The fourth floor of Kresge Library: Has it gotten louder?

The fourth floor of Kresge Library is ideal for group study, which gives students the opportunity to talk among friends and peers — but how loud is too loud?

In the Library Users’ Rights and Responsibilities, library users have the responsibility to refrain from disruptive behavior that hinders others’ access to an environment supportive of study, research and collaborative scholarship — which includes behavior that contributes to excessive noise levels.

Although the fourth floor is open to conversation — unlike the “quiet study” atmosphere of the third floor — some students, like junior Jasmyne Young, feel like other visitors of the fourth floor are being disruptive to her and other students’ studies. 

“Despite it not being the quiet floor, I shouldn’t feel like I’m in a cafeteria, either,” Young said. “At the end of the day we are trying to do our homework.”

Freshman Pierce Doyle noticed the loud volume of the fourth floor two weeks ago, but says the noise can be tolerable at times.

“It can either make me more productive, because I kind of just tune everybody out,” Doyle said, “or sometimes, I’m really not focused, and I have to move down to the third floor where it’s a little bit too quiet.”

Beth Wallis, associate dean of University Libraries, stated that the fourth floor of the library has never been a quiet floor, but thinks that there are a lot of reasons why it could have gotten louder.

“Students work really hard,” Wallis said. “When they have an opportunity to get together with their friends and blow off some steam, it’s going to just be where it’s convenient.”

Wallis said that the library staff tries to give students some grace, because they know how the past two years have affected them due to the COVID-19 pandemic.

“I have two kids who go to school here,” she said. “The beginning of their college or the end of their high school [career] was fundamentally altered — it was stolen from them.
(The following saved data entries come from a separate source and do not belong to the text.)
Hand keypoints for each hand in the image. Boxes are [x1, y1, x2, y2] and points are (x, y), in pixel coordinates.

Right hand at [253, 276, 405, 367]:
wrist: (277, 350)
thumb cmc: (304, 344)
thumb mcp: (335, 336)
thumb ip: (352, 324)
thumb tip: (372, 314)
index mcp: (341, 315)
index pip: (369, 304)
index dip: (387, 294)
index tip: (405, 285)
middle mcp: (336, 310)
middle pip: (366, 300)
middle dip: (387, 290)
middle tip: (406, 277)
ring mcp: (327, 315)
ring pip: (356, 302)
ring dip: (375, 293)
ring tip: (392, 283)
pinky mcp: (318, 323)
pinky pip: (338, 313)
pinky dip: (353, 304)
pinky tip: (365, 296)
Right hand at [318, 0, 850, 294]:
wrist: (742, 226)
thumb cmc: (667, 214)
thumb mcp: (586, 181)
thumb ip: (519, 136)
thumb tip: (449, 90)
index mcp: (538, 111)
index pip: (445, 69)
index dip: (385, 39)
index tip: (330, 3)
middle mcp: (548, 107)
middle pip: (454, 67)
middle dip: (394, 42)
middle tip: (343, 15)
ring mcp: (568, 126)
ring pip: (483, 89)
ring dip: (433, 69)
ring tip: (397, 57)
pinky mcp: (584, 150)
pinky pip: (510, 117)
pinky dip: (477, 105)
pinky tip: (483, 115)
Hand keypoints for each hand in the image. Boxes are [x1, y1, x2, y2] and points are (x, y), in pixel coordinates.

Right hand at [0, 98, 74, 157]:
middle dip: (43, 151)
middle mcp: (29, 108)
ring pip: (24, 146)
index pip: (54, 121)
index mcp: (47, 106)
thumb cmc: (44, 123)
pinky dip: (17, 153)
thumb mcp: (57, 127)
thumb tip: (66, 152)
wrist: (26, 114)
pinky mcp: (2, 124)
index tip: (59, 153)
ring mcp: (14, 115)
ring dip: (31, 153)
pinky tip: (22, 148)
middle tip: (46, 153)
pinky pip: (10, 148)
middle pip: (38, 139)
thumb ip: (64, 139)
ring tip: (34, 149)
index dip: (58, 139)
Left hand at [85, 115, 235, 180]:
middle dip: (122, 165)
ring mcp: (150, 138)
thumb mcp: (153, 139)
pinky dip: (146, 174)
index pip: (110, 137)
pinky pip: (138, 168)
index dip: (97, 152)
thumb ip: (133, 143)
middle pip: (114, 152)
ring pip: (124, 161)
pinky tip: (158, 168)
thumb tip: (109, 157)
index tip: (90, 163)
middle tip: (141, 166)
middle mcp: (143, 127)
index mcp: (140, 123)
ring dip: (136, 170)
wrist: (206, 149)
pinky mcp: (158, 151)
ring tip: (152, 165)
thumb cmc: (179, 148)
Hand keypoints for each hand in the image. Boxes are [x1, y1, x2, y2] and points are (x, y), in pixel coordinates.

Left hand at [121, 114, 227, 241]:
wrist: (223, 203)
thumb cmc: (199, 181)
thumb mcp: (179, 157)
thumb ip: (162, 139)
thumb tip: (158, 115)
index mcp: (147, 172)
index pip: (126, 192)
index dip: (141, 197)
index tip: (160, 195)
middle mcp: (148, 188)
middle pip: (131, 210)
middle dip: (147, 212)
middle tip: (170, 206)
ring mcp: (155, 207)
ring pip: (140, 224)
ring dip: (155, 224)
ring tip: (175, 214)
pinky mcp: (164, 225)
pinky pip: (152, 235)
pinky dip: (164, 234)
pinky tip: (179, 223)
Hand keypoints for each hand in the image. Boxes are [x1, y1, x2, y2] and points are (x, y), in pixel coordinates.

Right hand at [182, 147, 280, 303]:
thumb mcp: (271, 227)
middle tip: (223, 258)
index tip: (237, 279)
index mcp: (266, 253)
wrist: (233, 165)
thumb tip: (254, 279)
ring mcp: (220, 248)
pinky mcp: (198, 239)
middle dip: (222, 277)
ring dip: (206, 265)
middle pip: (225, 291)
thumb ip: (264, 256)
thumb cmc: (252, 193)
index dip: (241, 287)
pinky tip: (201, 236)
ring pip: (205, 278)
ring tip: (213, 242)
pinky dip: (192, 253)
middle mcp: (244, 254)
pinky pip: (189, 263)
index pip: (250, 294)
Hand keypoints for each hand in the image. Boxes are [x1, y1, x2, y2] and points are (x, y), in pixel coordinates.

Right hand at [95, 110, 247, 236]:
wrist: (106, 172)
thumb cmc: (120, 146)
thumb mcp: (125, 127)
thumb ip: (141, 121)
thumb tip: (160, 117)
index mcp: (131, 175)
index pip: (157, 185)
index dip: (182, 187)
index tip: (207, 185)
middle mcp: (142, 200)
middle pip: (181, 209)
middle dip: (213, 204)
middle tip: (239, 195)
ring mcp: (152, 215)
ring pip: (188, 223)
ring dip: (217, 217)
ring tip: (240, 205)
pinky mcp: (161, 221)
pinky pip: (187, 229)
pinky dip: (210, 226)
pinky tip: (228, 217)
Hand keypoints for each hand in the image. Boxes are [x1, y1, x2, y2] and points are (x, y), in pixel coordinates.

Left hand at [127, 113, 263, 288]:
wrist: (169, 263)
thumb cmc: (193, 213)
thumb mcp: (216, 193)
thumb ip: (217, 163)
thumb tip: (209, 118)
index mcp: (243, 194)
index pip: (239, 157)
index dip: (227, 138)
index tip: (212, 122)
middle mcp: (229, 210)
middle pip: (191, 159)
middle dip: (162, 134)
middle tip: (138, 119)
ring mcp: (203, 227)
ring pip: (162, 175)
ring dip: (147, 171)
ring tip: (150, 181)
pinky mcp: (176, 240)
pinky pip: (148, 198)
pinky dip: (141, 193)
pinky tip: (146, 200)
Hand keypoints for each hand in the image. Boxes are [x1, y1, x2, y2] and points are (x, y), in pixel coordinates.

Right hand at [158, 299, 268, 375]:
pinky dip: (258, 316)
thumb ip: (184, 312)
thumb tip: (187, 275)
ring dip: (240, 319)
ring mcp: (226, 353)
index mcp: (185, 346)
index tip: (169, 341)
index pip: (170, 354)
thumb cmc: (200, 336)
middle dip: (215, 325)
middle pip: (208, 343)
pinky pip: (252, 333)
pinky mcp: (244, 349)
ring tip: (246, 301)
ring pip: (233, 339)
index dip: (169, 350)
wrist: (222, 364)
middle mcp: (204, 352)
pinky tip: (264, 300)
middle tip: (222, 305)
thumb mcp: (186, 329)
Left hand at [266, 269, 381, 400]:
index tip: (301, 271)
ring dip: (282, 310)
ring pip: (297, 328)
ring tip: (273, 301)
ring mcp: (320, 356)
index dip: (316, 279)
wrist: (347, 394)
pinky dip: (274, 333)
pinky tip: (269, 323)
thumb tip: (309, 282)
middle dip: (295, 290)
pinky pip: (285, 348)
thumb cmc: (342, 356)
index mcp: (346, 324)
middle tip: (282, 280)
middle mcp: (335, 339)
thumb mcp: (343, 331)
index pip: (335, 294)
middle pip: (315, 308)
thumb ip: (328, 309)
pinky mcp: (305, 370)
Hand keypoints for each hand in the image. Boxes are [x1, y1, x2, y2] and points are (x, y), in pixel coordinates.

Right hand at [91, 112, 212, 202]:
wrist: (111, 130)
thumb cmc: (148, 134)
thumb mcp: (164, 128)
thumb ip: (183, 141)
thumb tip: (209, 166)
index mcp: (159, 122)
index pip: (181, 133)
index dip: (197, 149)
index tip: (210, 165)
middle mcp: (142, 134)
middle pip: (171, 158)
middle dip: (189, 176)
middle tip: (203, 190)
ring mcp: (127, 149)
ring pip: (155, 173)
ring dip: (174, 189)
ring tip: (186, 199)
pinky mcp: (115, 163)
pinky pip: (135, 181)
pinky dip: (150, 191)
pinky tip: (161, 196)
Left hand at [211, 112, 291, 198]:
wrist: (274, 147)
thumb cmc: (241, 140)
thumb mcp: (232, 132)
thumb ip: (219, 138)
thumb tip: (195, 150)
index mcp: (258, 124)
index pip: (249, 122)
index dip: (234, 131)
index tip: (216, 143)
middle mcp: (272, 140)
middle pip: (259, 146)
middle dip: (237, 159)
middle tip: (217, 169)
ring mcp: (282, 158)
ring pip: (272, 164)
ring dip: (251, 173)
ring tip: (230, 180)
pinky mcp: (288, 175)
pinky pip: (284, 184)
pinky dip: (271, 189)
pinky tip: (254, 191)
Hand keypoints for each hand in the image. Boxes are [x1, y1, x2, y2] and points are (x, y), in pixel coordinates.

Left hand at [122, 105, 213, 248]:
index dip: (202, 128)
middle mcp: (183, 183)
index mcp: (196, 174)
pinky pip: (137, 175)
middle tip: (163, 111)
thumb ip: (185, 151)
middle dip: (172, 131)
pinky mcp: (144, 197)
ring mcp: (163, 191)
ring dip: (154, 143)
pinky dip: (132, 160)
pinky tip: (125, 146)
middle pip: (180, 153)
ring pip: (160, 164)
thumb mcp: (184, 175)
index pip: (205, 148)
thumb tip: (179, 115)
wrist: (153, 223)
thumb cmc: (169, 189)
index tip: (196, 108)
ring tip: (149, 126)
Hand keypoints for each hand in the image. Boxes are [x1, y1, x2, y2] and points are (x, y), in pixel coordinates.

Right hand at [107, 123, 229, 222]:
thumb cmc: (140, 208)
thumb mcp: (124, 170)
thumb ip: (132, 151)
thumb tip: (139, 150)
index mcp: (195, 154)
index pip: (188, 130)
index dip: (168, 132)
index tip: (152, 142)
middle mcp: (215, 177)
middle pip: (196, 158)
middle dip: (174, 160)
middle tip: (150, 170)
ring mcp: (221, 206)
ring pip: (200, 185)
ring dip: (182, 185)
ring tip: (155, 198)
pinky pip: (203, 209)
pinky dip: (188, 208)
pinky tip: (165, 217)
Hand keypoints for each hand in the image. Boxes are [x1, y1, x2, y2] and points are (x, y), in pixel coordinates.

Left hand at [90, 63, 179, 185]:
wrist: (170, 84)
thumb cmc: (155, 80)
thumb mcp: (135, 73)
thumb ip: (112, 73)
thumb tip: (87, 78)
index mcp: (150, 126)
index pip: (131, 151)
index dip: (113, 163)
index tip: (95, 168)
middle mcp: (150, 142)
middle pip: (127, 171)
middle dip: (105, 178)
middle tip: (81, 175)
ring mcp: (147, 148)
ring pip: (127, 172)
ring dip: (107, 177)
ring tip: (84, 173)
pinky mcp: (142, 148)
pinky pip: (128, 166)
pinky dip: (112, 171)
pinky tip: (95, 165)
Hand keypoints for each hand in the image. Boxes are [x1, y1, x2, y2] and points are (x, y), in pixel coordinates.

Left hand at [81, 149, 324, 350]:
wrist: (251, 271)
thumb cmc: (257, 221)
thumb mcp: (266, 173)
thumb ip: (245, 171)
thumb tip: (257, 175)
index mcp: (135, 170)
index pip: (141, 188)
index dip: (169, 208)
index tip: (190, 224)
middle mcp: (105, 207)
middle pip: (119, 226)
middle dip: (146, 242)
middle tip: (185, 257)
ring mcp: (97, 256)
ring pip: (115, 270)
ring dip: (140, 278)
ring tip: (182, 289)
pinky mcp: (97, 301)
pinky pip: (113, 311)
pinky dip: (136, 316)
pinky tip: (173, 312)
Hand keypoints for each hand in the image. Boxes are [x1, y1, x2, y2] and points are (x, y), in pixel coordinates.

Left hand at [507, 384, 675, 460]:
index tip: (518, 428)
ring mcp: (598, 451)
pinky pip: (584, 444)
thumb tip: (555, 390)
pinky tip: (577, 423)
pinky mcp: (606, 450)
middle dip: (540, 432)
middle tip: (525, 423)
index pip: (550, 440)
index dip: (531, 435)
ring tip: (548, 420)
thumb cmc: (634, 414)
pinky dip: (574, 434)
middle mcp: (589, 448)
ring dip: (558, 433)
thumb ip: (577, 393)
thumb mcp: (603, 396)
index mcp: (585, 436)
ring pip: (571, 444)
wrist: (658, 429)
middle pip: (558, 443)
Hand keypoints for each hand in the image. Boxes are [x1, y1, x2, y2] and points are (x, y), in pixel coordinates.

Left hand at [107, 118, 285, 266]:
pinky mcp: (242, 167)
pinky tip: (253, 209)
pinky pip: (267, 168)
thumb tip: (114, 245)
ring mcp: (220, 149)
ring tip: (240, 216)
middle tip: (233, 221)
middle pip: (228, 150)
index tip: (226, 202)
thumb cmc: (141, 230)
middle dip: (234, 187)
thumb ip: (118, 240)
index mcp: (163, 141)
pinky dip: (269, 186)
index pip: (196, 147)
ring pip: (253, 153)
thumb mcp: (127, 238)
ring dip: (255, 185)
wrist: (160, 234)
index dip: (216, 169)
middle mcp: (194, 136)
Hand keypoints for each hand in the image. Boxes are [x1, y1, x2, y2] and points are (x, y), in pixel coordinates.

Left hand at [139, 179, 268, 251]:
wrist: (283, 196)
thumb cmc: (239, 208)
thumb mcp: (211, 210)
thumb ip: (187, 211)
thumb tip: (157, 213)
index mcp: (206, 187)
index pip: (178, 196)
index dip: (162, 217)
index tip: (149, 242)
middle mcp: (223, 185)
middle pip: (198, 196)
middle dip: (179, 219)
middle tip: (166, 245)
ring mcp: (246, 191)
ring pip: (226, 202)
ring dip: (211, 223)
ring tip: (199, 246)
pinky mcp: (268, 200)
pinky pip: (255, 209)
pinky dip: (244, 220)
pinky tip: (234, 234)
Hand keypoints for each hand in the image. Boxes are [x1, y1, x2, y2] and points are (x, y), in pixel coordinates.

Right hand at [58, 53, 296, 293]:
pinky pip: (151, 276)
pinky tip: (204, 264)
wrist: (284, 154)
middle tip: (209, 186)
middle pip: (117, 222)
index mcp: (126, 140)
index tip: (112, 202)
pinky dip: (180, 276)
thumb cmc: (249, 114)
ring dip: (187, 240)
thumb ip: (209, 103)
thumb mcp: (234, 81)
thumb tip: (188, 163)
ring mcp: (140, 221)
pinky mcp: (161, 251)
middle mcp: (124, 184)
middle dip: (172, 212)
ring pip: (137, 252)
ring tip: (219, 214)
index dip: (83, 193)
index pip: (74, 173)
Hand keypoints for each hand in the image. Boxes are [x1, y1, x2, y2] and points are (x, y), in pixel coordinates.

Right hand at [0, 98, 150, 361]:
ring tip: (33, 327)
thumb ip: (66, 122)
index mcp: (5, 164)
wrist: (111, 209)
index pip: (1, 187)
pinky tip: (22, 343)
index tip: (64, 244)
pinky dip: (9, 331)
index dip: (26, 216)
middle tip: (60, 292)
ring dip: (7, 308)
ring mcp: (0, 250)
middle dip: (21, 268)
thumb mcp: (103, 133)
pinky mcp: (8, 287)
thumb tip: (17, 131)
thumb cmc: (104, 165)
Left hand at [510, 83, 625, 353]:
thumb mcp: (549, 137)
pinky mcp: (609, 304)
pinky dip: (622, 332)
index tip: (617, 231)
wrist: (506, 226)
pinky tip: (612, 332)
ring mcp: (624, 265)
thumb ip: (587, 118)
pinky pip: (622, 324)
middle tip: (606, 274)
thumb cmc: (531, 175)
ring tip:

So I think some people are feeling like they’re making up for lost time.”

While Wallis recognizes that the fourth floor is getting “pretty rowdy,” she said that it’s difficult to monitor due to the backlash the staff has received in the past.

“We do address noise concerns as they are brought to us,” Wallis said. “But, I can tell you that in the past when people have gone upstairs to the fourth floor to police, they are treated poorly.”

Wallis added that if students have concerns, there are multiple ways to report them both in-person and online, and the library staff will address them.

“We have a complaint form,” she said. “People can absolutely submit concerns that way. More directly, they can come down to the service desk [on the main floor] and report concerns that way, and we definitely will go up and address any concerns that are brought to us. We also have an online chat where people could reach out to a librarian that way, even if they’re in the building.”

Wallis believes the most important way to address the situation falls to the students.

“We are a community, and community members rely on each other,” Wallis said. “Some of this will be the responsibility of those who use the floor, to behave appropriately. I’m not saying people should be policing each other, [but] some of it is the responsibility of our students and those who use the floor to behave appropriately.” 

If a person or a small group of people need to study and cannot concentrate on the fourth floor, they can also reserve a private room ahead of their visit. Wallis said that Kresge Library wants everyone to feel a sense of belonging there, and that is what the library staff is constantly striving to do.